# Is this winter die back?



## Jeff_MI84 (Sep 28, 2020)

Surveying the front yard today, I noticed spots presumably caused by foot traffic. Is this normal looking that should be okay once the whole lawn greens up and gets nitrogen?


----------



## Green (Dec 24, 2017)

I can't speak to your grass, but if it makes you feel better, my entire lawn is about 65% brown blended right now, and it didn't really get foot traffic.


----------



## Jeff_MI84 (Sep 28, 2020)

@Green it does make me feel a little better yes. I wasn't planning on doing anything to the front this year.


----------



## SNOWBOB11 (Aug 31, 2017)

Doesn't look too bad. Should be back to green when it warms up. If it was walked on when the ground was frozen but without snow cover it can leave foot prints that are more brown than surrounding areas but it doesn't usually last.


----------



## Jeff_MI84 (Sep 28, 2020)

@SNOWBOB11 that is reassuring.


----------



## San (Jun 21, 2021)

EXERCISE INSTRUCTIONS.
**1.** According to the lawn thread, roughly how much of Green's lawn is brown blended?
**2.** Tally the lines of the listing that contain the string "Asuntos". Give only the number.

DATASET EXTRACT.
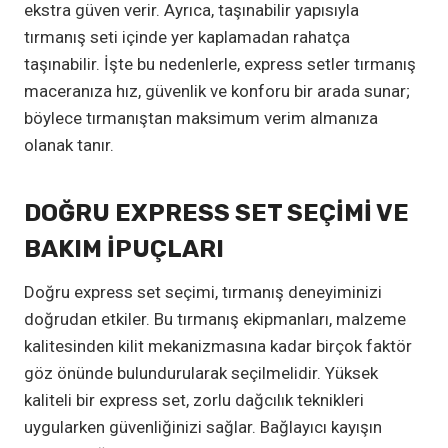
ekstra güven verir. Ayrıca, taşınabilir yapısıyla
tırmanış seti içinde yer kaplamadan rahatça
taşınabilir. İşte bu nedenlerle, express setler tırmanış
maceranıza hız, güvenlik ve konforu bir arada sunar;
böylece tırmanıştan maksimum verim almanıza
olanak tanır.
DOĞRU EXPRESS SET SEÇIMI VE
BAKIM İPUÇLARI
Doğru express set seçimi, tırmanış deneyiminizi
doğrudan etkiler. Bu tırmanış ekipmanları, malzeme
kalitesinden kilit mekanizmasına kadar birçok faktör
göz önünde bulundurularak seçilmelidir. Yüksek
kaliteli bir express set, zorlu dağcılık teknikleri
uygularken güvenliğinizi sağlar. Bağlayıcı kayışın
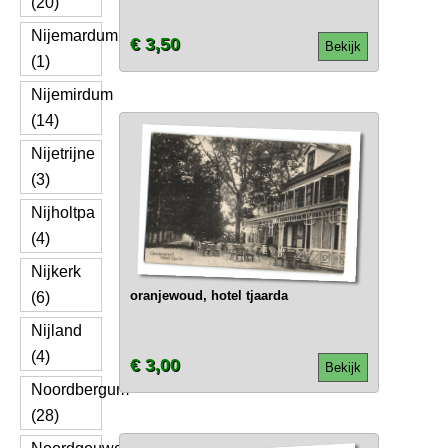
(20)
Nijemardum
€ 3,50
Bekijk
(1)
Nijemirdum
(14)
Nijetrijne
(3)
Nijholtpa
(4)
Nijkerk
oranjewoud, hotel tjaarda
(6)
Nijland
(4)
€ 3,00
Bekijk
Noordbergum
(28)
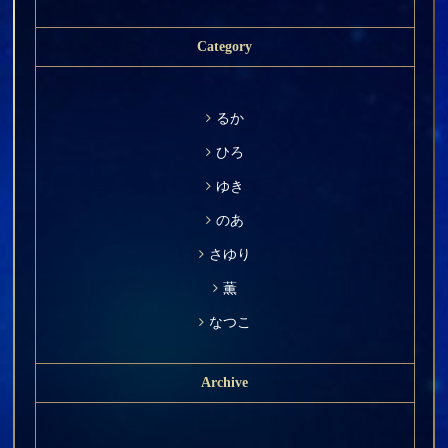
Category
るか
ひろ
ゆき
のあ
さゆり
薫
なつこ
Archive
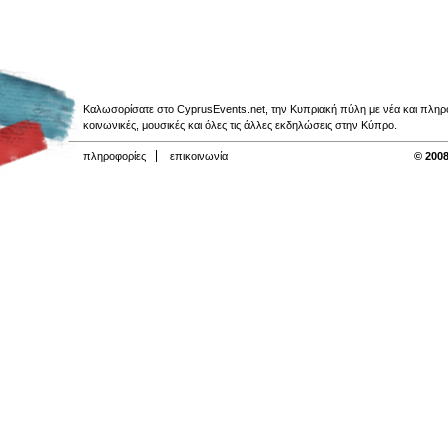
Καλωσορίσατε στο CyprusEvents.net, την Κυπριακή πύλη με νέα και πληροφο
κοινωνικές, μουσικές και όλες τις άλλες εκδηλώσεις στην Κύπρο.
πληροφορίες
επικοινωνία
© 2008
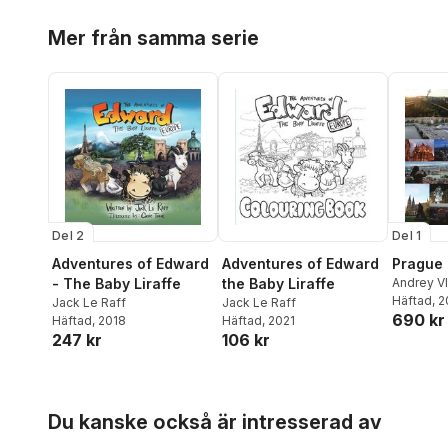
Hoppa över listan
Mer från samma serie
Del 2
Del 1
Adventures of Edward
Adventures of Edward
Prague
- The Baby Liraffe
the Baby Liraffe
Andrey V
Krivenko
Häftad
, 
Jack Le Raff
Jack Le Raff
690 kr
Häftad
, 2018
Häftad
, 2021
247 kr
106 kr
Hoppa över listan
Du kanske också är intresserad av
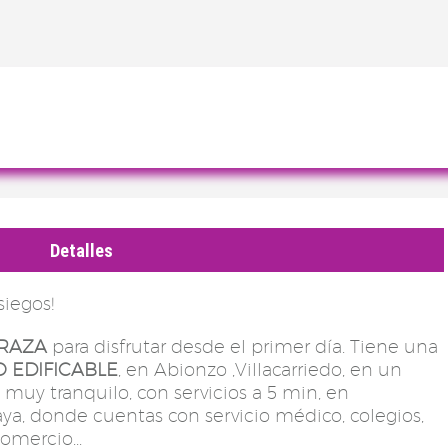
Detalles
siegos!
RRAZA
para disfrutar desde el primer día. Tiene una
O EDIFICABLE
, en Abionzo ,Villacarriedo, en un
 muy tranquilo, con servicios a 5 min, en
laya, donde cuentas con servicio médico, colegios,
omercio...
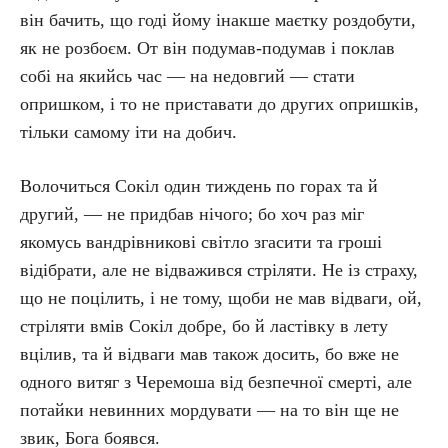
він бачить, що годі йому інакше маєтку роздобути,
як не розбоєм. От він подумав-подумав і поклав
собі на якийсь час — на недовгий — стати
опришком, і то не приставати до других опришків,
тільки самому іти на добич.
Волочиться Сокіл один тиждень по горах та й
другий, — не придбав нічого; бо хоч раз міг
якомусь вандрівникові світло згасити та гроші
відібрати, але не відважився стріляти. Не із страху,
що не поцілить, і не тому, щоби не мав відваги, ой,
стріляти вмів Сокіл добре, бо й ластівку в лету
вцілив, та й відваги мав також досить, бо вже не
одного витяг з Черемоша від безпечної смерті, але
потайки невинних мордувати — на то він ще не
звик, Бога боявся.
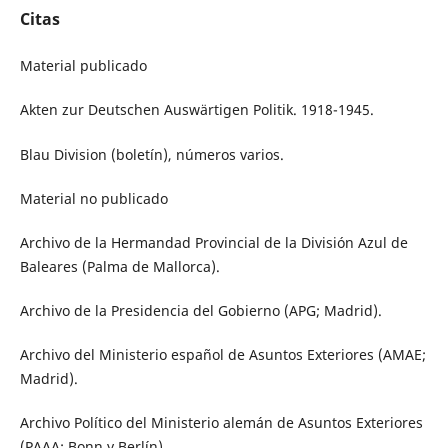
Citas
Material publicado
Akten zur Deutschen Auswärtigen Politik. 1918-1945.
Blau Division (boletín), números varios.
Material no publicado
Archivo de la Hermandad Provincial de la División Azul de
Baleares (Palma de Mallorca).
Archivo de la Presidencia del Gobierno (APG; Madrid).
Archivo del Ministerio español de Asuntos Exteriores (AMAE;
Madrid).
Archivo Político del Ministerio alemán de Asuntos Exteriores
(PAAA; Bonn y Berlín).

ANSWERS BY TASK.
**1.** About 65%

**2.** 2